Car si Michel Sala réussit à redonner un peu de lustre unitaire à la Gauche, le véritable enseignement du scrutin est, encore, l’enracinement qui se confirme du Rassemblement national. Illustre inconnu sur la circonscription et résidant à Nîmes, Jean-Marie Launay obtient 23,57% des suffrages avec 11 582 voix en sa faveur, atteignant presque la barre record des 12 656 voix de Sybil Vergnes en 2012, une vague qui ne représentait « que » 22,04% des suffrages.

Et, pour une fois, le candidat d’extrême-Droite peut compter sur d’éventuels reports de voix, même limités, de la candidate fidèle d’Éric Zemmour, Frédérique Bozec (3,9%) et de la Droite souverainiste représentée par Annie Brasselet (1,36%). Avec 4,02%, le candidat de Jean Lassalle, Antoine Capaldi, arrive en cinquième position et son choix – s’il en formule un – pourrait avoir du poids en vue du second tour.
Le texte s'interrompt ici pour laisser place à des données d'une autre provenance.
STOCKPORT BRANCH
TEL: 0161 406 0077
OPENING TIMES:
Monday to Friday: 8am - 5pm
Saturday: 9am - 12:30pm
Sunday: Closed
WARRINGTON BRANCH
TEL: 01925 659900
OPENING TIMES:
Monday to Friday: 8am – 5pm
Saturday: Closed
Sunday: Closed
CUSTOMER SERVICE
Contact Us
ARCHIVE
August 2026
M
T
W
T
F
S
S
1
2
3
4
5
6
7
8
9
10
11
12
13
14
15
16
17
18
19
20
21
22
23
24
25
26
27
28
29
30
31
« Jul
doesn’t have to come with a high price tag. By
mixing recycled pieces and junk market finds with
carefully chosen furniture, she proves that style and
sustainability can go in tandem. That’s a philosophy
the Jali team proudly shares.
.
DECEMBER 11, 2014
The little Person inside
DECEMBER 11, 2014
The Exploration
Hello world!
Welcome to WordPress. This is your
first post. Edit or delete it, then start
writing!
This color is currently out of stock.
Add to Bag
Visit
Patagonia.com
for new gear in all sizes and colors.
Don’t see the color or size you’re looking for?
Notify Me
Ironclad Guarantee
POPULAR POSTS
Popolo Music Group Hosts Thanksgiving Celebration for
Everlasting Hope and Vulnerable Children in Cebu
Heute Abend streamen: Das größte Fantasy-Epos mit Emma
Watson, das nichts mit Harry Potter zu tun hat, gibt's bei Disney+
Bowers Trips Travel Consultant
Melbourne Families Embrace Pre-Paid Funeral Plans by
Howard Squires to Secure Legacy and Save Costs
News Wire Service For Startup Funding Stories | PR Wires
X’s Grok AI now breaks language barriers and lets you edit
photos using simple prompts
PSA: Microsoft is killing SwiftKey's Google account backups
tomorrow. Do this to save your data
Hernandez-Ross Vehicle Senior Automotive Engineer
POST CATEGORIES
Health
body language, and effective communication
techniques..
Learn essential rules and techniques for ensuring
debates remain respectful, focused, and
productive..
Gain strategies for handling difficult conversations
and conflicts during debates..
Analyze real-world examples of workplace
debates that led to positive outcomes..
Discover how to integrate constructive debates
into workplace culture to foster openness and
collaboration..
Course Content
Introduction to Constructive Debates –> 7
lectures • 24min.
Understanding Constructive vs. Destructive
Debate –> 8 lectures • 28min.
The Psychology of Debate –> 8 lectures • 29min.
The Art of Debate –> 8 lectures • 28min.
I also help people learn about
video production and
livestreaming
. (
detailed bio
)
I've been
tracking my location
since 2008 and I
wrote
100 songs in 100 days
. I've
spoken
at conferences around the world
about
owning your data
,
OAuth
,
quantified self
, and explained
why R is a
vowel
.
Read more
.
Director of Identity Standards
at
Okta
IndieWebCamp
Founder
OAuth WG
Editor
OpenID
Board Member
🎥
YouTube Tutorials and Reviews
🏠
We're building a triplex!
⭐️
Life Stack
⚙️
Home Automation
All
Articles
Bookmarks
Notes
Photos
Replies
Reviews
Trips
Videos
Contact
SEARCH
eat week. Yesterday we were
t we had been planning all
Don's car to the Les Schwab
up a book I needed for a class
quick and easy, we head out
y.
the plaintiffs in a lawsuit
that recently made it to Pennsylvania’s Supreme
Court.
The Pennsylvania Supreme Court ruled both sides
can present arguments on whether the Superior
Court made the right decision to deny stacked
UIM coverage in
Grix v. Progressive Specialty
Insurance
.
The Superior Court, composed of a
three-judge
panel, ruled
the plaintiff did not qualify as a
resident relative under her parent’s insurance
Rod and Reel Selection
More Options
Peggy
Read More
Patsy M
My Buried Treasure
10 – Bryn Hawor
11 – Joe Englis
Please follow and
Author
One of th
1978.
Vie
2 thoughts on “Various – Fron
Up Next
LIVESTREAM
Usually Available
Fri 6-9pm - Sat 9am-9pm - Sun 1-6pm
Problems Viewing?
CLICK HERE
Catherine Daufès-Roux et Léa Boyer ont pris ensemble la mesure de leur défaite à l’espace Cazot d’Alès (photo François Desmeures / Objectif Gard)

Restent les deux perdantes du jour, à commencer par Catherine Daufès-Roux, députée sortante à la faveur de la démission d’Olivier Gaillard. En plus de son manque de notoriété, elle paie avant tout, dans le Gard, une forme de rejet du parti présidentiel, dont la coalition risque de ne pas obtenir la majorité absolue dimanche prochain. Elle rate la qualification pour 1 183 voix, avec plus de 5 000 voix de moins qu’Olivier Gaillard en 2017, qui avait alors reçu quelques votes socialistes. *

Le résultat est amer aussi pour Léa Boyer. L’élue alésienne (Les Républicains) obtient péniblement 7,8%, avec 3 834 voix. Si elle se montrait, dimanche soir, satisfaite de faire un pourcentage correspondant presque au double de Valérie Pécresse à la Présidentielle sur la circonscription, la comparaison avec son résultat de 2017 est moins flatteuse. Il y a cinq ans, celle qui a depuis été élue conseillère départementale avait obtenu 10,42% et 1 134 voix de plus. Toutes deux ont refusé de donner des consignes de vote, Catherine Daufès-Roux allant jusqu’à mettre dans le même panier des « extrêmes » Michel Sala et Jean-Marie Launay.